Page excerpt below:

While today's youngsters curl up with the latest Harry Potter, the young Prince of Wales liked nothing better than Rudyard Kipling's Just So Stories.
Prince Charles believes books fire children's imagination
Prince Charles has revealed his childhood favourites as a new survey shows JK Rowling's tales of the boy wizard are voted the best in 2004.
He was launching the Prince of Wales Arts & Kids Foundation's StoryQuest storytelling festival.
Thousands of children are attending storytelling events around Britain.
"I can remember vividly the poems and stories that were read to me as a child," the prince said.
"In particular, I can recall The Song of Hiawatha by Henry Longfellow and the
unforgettable rhythm of the metre associated with those haunting Red Indian names and places.
"Likewise the Just So Stories and Mowgli by Rudyard Kipling have always held a fascination for me and, doubtless, sparked off my love of India."
Charles wrote his own children's book The Old Man of Lochnagar for his younger brothers.
The prince said his storytelling festival gives children an "opportunity to stimulate an imagination that can become all too jaded by a diet
of modern media and a surfeit of fantasy".
"All you need is a pen and a blank piece of paper," he added.
More than 700 children were quizzed on their favourite imaginative books at StoryQuest readings given by writers and poets.
Harry Potter came first, followed by The Lord of the Rings, then the Tracy
Others included the Goosebumps
collection, C S Lewis's The Lion, the Witch and the Wardrobe and Roald Dahl's
Matilda and Charlie and the Chocolate Factory.
Educational psychologist Marion Nash said these books were popular because they were based around believable child characters.
"The books invite a strong emotional response which makes the experience
memorable and likely to be recalled by the young writer," she said.

End of Page excerpt.
Extracted information below:

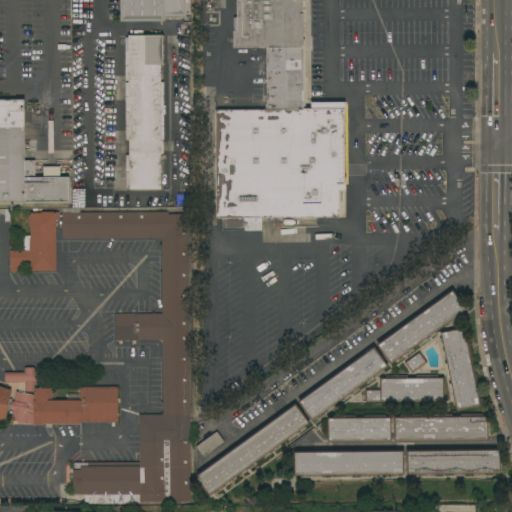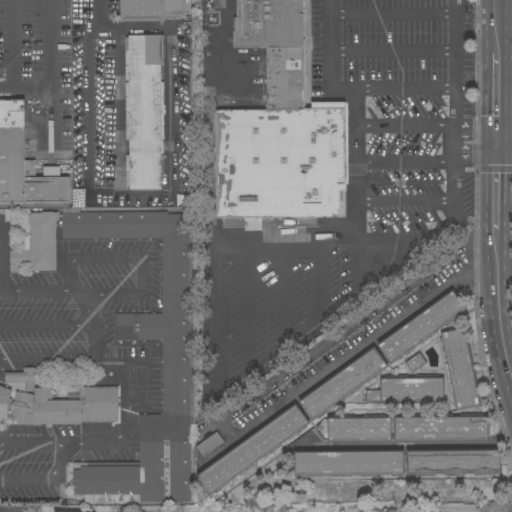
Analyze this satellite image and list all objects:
road: (171, 8)
road: (504, 8)
building: (149, 9)
building: (152, 9)
road: (391, 11)
road: (504, 37)
road: (8, 43)
road: (220, 43)
road: (328, 44)
road: (391, 48)
road: (50, 68)
road: (391, 89)
road: (504, 99)
building: (141, 111)
building: (144, 111)
road: (454, 122)
road: (404, 125)
building: (276, 130)
building: (278, 130)
traffic signals: (504, 142)
road: (508, 142)
road: (405, 160)
building: (22, 162)
building: (23, 163)
road: (503, 188)
building: (75, 194)
road: (121, 194)
road: (404, 201)
building: (6, 213)
building: (40, 241)
road: (404, 243)
road: (281, 244)
building: (37, 245)
road: (103, 254)
building: (16, 260)
road: (319, 286)
road: (32, 289)
road: (102, 289)
road: (281, 298)
road: (76, 307)
road: (248, 308)
road: (502, 308)
road: (329, 321)
road: (44, 326)
building: (419, 326)
building: (422, 327)
road: (100, 342)
building: (413, 361)
building: (146, 362)
building: (415, 362)
building: (148, 365)
building: (457, 367)
building: (460, 368)
road: (122, 370)
building: (23, 378)
building: (340, 383)
building: (343, 384)
building: (407, 389)
building: (405, 390)
building: (4, 401)
building: (54, 402)
building: (66, 407)
road: (221, 418)
building: (441, 427)
building: (359, 428)
building: (439, 428)
building: (357, 429)
building: (209, 443)
road: (415, 445)
building: (249, 449)
building: (252, 450)
road: (56, 456)
building: (450, 462)
building: (454, 462)
building: (346, 463)
building: (349, 463)
building: (84, 510)
building: (380, 511)
building: (382, 511)
building: (415, 511)
building: (419, 511)
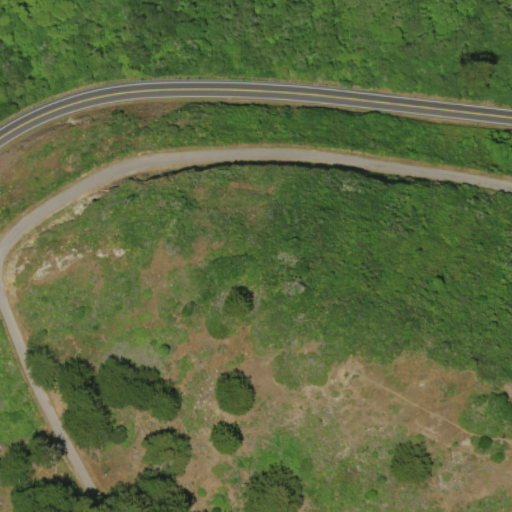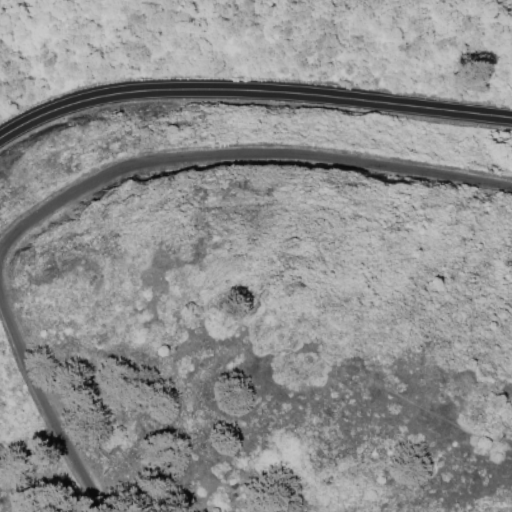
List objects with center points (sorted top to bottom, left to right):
road: (252, 90)
road: (107, 179)
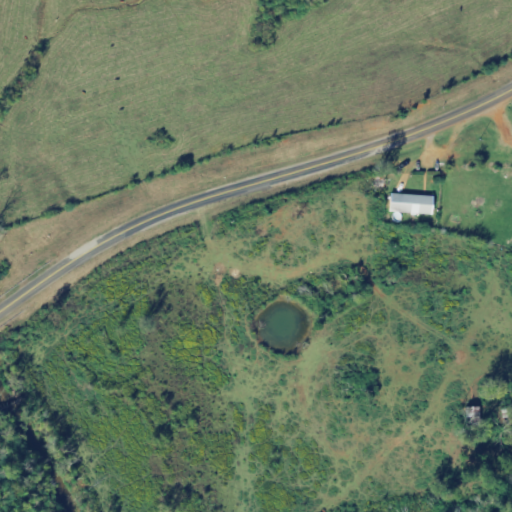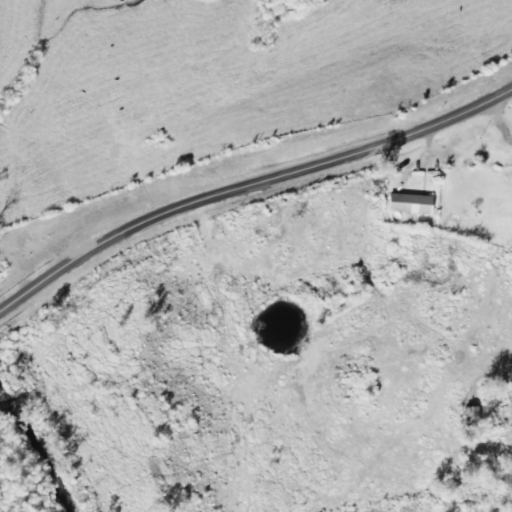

End of Extracted information.

* _Assignment_
In the article about Prince Charles and children's books, for whom did Charles write The Old Man of Lochnagar?

* _Answer box_
His younger brothers.